Sore gums and pregnancy: how to avoid premature birth


Why does gingivitis occur during pregnancy?

Tens of millions of microorganisms live in the oral cavity. Slight swelling of the gums leads to an increase in periodontal pockets, which become an excellent reservoir for the life and reproduction of bacterial microflora. In addition, microorganisms do not lack nutrition, since pregnant women like to pamper themselves with sweets, and carbohydrate foods are the best substrate for the development of bacteria.

Swelling of the gums, leading to an increase in periodontal pockets, excessive salivation, an acidic environment in the mouth, an increased feeling of hunger - these features that accompany pregnancy are the main factors contributing to the rapid growth of oral microflora. And this, in turn, provokes inflammation of the gum tissue - gingivitis.

Whims or symptoms of gingivitis during pregnancy?

The first symptoms of gingivitis in pregnant women begin to appear between 8 and 12 weeks. Expectant mothers, as a rule, suffer from two forms - catarrhal and hypertrophic; ulcerative gingivitis develops less often.

Catarrhal gingivitis

This form of the disease is manifested by the formation of a fairly large amount of soft yellow plaque on the surface of the teeth, swelling of the gums, their soreness and significant bleeding when pressed with a sharp object. Catarrhal gingivitis is characterized by the spread of inflammation over the entire surface of the gums, sometimes the process affects the tissues of both the upper and lower jaws.

Hypertrophic gingivitis

The first symptoms of hypertrophic gingivitis usually appear no earlier than the twentieth week of pregnancy. Inflammation affects the lower jaw, gums in the area of ​​incisors, canines and small molars. The hypertrophic form of gingivitis is characterized by an increase in the volume of gum tissue, an inflammatory process in it and bleeding. Gum pockets also appear - grooves formed between the tooth and gum due to the growth of gum tissue.

Ulcerative gingivitis

The most severe form of gingivitis occurs in pregnant women. It occurs against the background of serious health problems accompanying pregnancy, in the last trimester, or under the influence of stressful situations. The main signs of ulcerative gingivitis are severe itching, burning, bleeding of the gums, swelling and ulceration.

What to pay attention to

You need to understand that bleeding gums can indicate serious disorders occurring in a woman’s body. To identify pathology at an early stage of its development and quickly eliminate the causes of bleeding, you need to consult a specialist.

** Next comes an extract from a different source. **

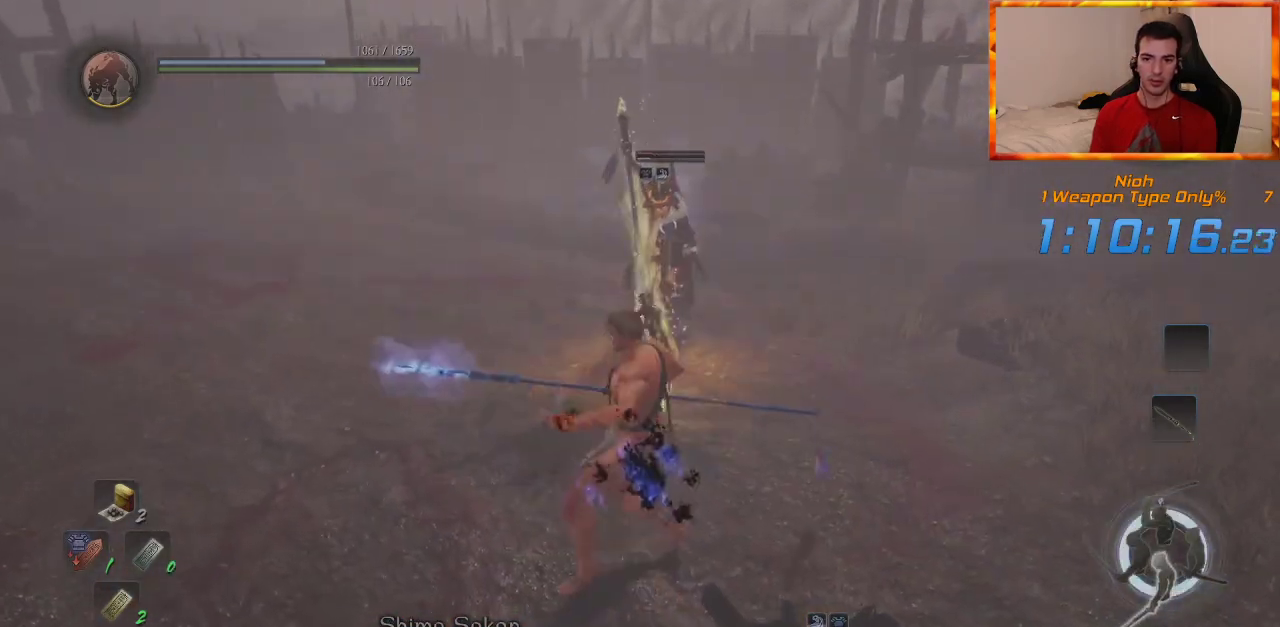
{"dt_ms": 500, "buttons": ["L1"], "left_stick": "up", "right_stick": "center", "events": [[133, "L1", "down"]]}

The first months of gestation

In the first months of pregnancy, gingivitis may develop in the catarrhal form. The area of ​​inflammation may be limited to two or three teeth, or may spread to the entire oral cavity. The mucous membrane swells and acquires a reddish tint. The gums hurt when you press on them, that is, while brushing your teeth and chewing food. Bad breath may appear, the viscosity of saliva may change, and bleeding may occur when brushing your teeth.

Second half of pregnancy

Untreated gingivitis in a timely manner, together with concomitant reduced immunity, can lead to the development of hypertrophic inflammation of the gums. With this pathology, the gums can bleed without any impact on them, periodontal pockets increase, the gingival margin swells and can cover up to half of the tooth crown. The disease must be treated immediately.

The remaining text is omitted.